Wuhan International Airport serves a population of 19 million people, but only 3400 a day travel internationally.
The detailed calculations, which have been posted online ahead of publication in a scientific journal, came up with a figure of 1700 cases.
What does it all mean?
Prof Ferguson said it was "too early to be alarmist" but he was "substantially more concerned" than a week ago.
Chinese officials say there have been no cases of the virus spreading from one person to another.

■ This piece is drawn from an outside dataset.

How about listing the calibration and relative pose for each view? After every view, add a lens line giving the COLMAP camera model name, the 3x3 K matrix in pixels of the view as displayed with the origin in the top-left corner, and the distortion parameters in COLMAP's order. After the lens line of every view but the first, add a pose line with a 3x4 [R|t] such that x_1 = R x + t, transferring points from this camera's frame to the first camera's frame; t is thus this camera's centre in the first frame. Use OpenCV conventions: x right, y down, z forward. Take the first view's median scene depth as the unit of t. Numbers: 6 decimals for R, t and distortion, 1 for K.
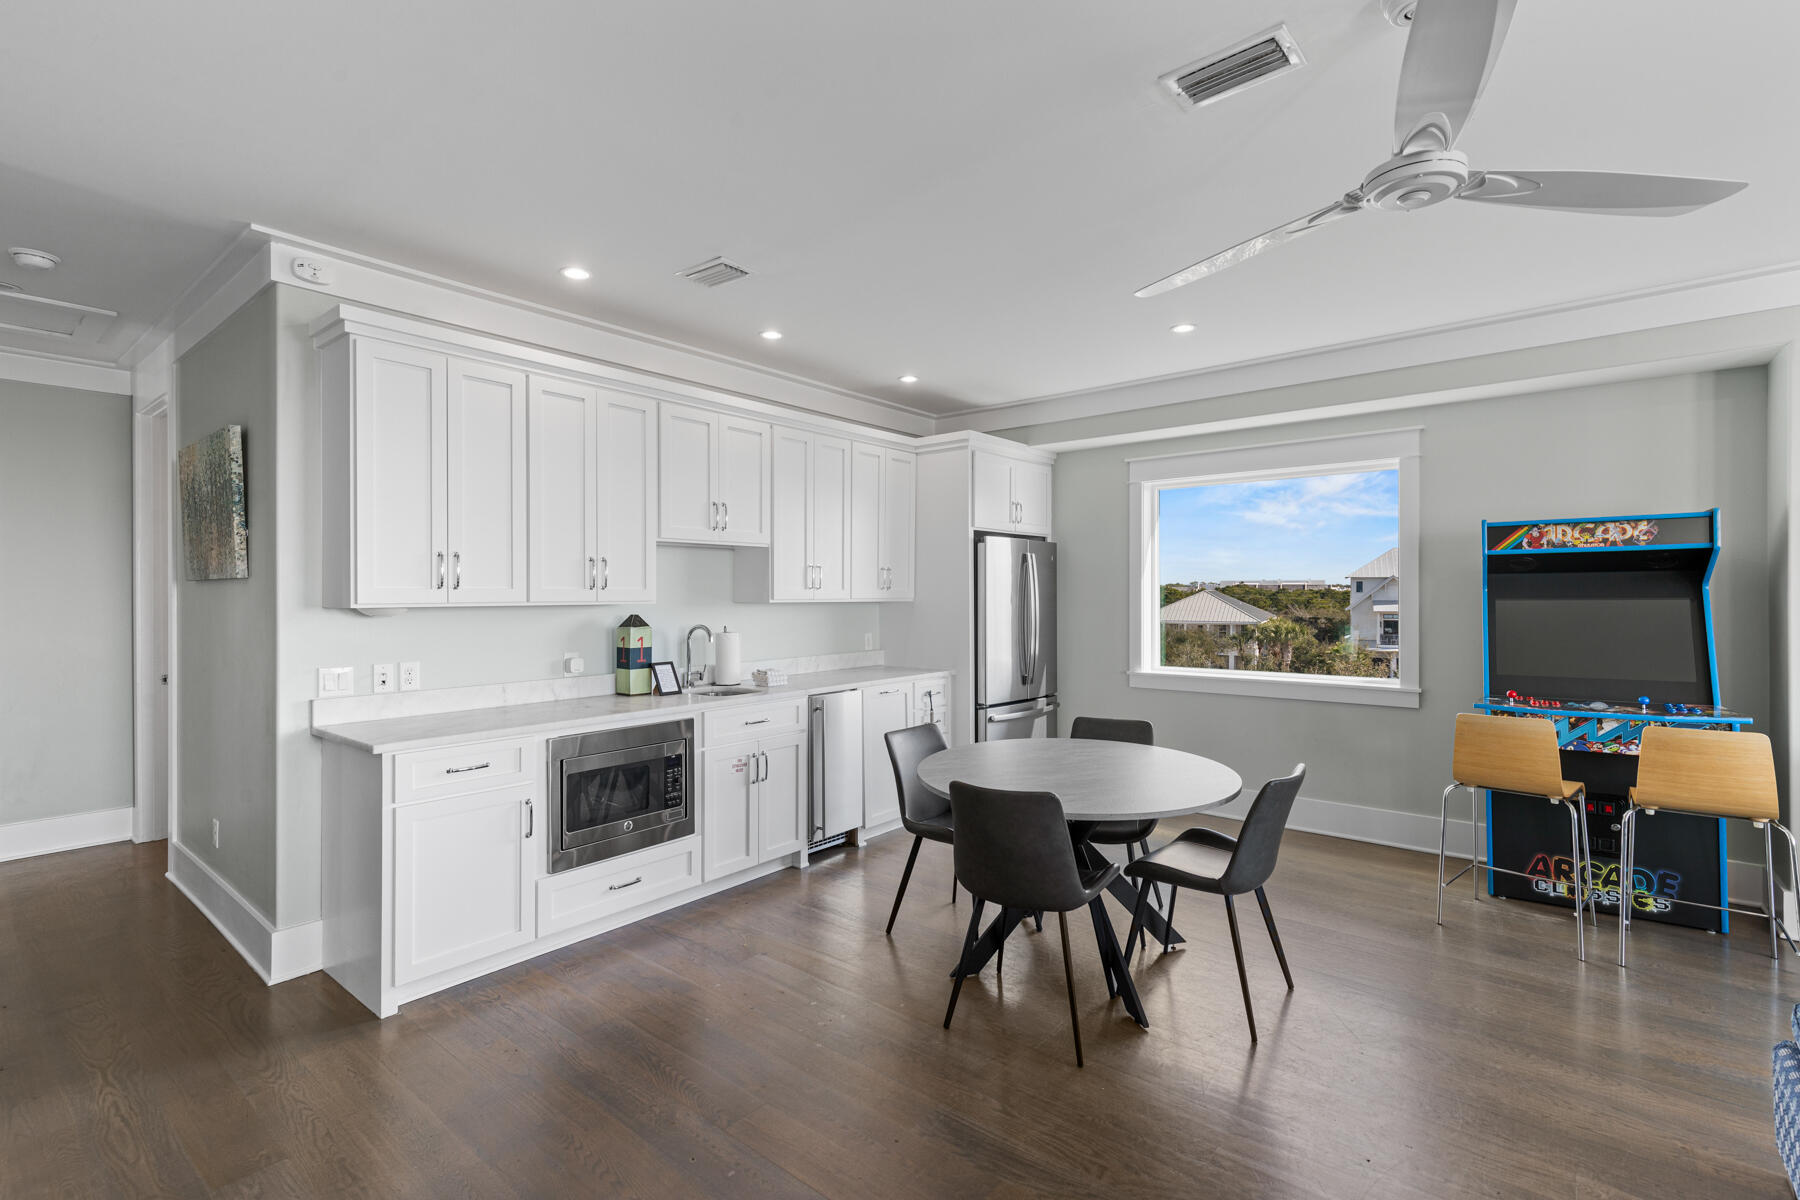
lens RADIAL K [[821.2, 0, 901.9], [0, 821.2, 596.2], [0, 0, 1]] dist [0.015699, 0.000345]
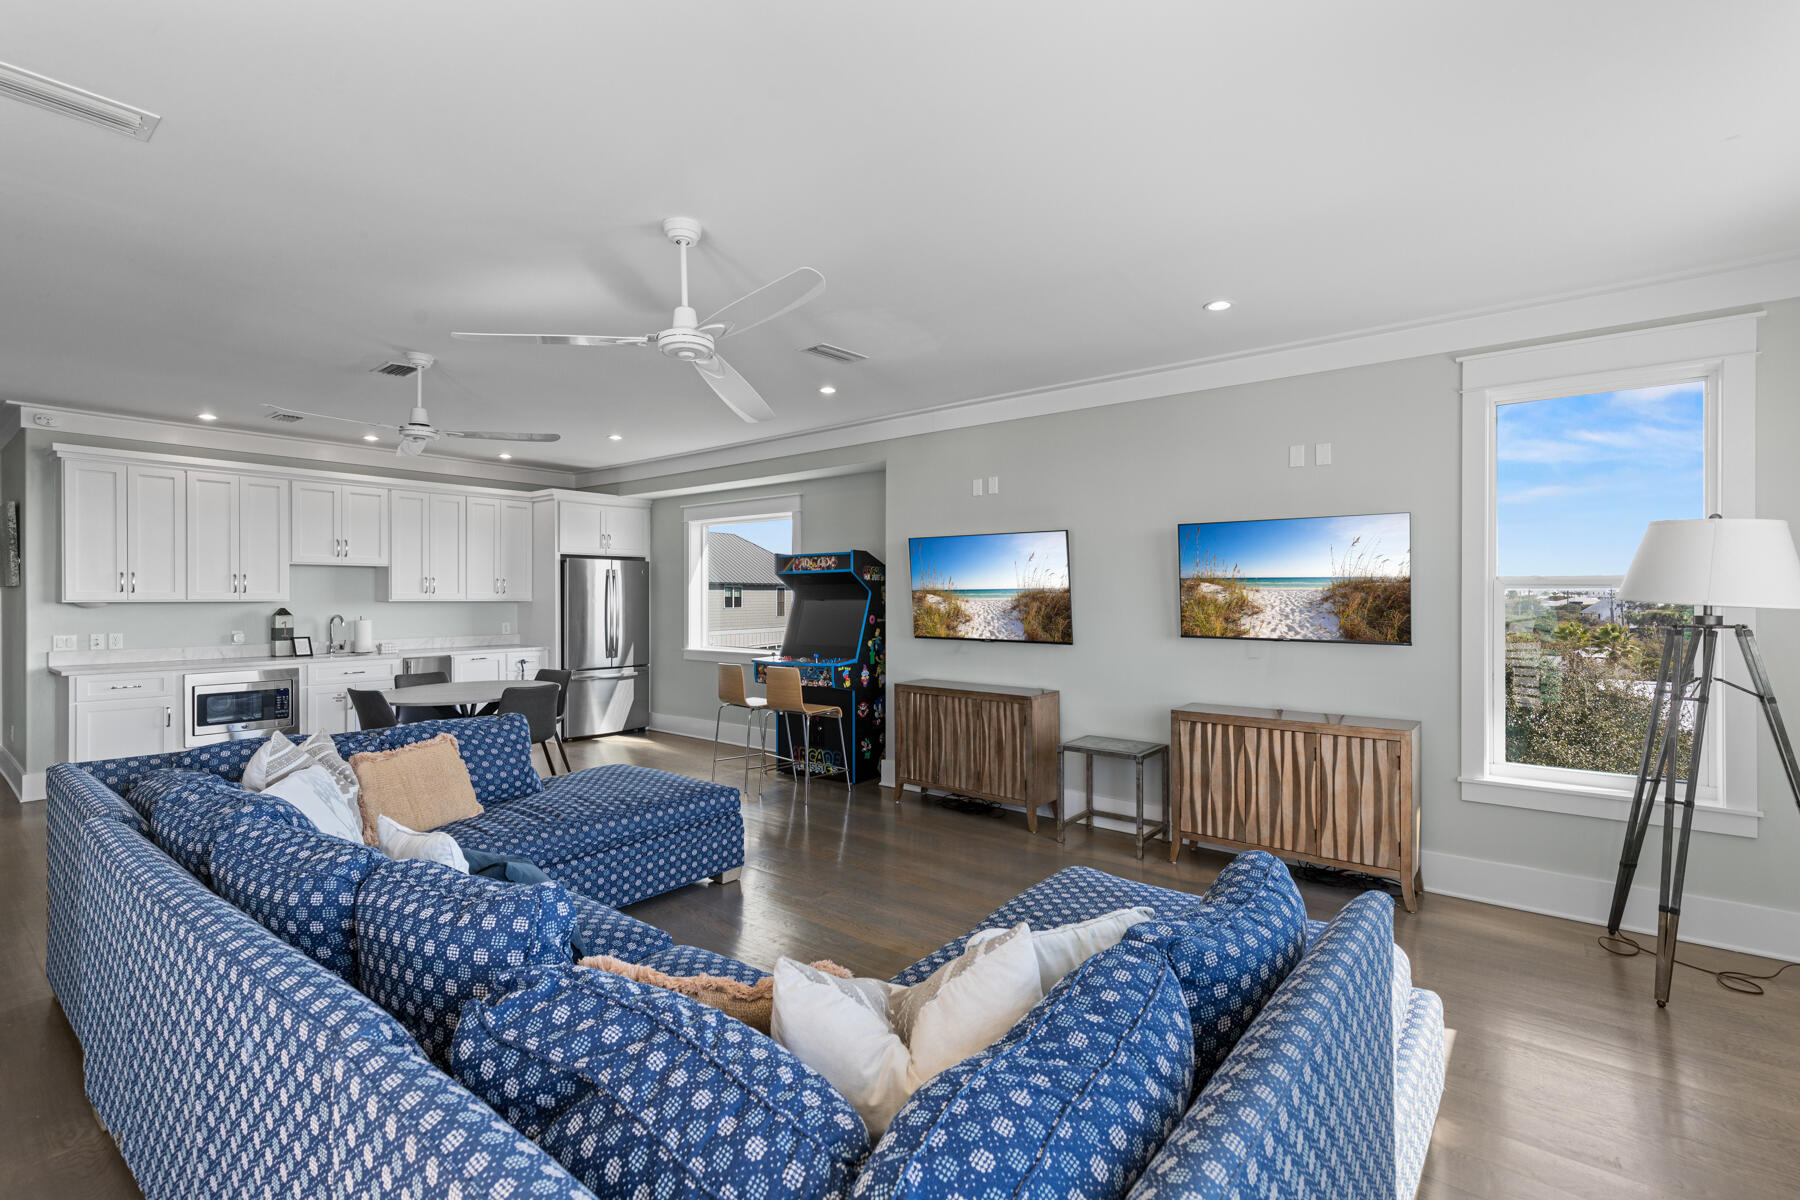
lens RADIAL K [[821.2, 0, 896.1], [0, 821.2, 599.0], [0, 0, 1]] dist [0.015699, 0.000345]
pose [[0.999983, 0.003387, 0.004832, 0.903114], [-0.003385, 0.999994, -0.000450, 0.001225], [-0.004833, 0.000433, 0.999988, -0.670819]]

Instead, they say the virus has crossed the species barrier and come from infected animals at a seafood and wildlife market in Wuhan.
Prof Ferguson argues: "People should be considering the possibility of substantial human-to-human transmission more seriously than they have so far.
"It would be unlikely in my mind, given what we know about coronaviruses, to have animal exposure be the principal cause of such a number of human infections."
Understanding how a novel virus is spreading is a crucial part of assessing its threat.
What is this virus?
Viral samples have been taken from patients and analysed in the laboratory.
And officials in China and the World Health Organization have concluded the infection is a coronavirus.
Coronaviruses are a broad family of viruses, but only six (the new one would make it seven) are known to infect people.
At the mild end, they cause the common cold, but severe acute respiratory syndrome (Sars) is a coronavirus that killed 774 of the 8098 people infected in an outbreak that started in China in 2002.
Analysis of the genetic code of the new virus shows it is more closely related to Sars than any other human coronavirus.
The virus has caused pneumonia in some patients and been fatal in two of them.
What do other experts say?
Dr Jeremy Farrar, director of the Wellcome medical research charity, said: "There is more to come from this epidemic.
"Uncertainty and gaps remain, but it's clear that there is some level of person-to-person transmission.
"We are starting to hear of more cases in China and other countries and it is likely, as this modelling shows, that there will be many more cases, in a number of countries."
Prof Jonathan Ball, from the University of Nottingham, said: "What's really important is until there has been widespread laboratory testing it is very difficult to put a real number on the cases out there.
"But this is a figure we should take seriously until we know otherwise ...  ... animal-to-human 'spillovers' is stretching it a bit and there probably is more underlying infection than has been detected so far."
Earlier this week, University of Otago biochemistry Professor Kurt Krause said it was important to note that coronaviruses were not uncommon.
However, he said there was a lot more work to be done to find out who was susceptible, how it's transmitted - and with what incubation period and severity, as well as control measures and ways to find possible animal reservoirs of infection.
"It is an important story that deserves a close watch over the next weeks and months," he said.
He said one concerning feature was the close genetic relationship of the novel virus to the deadly Sars variant.
That meant New Zealand authorities should still be on the lookout.
"I think we want to certainly be careful about people who have travelled, who have visited that market, following contacts - I understand [the WHO] is following about 700 people who have had contact with the people who have had infections - do they have any symptoms," he said.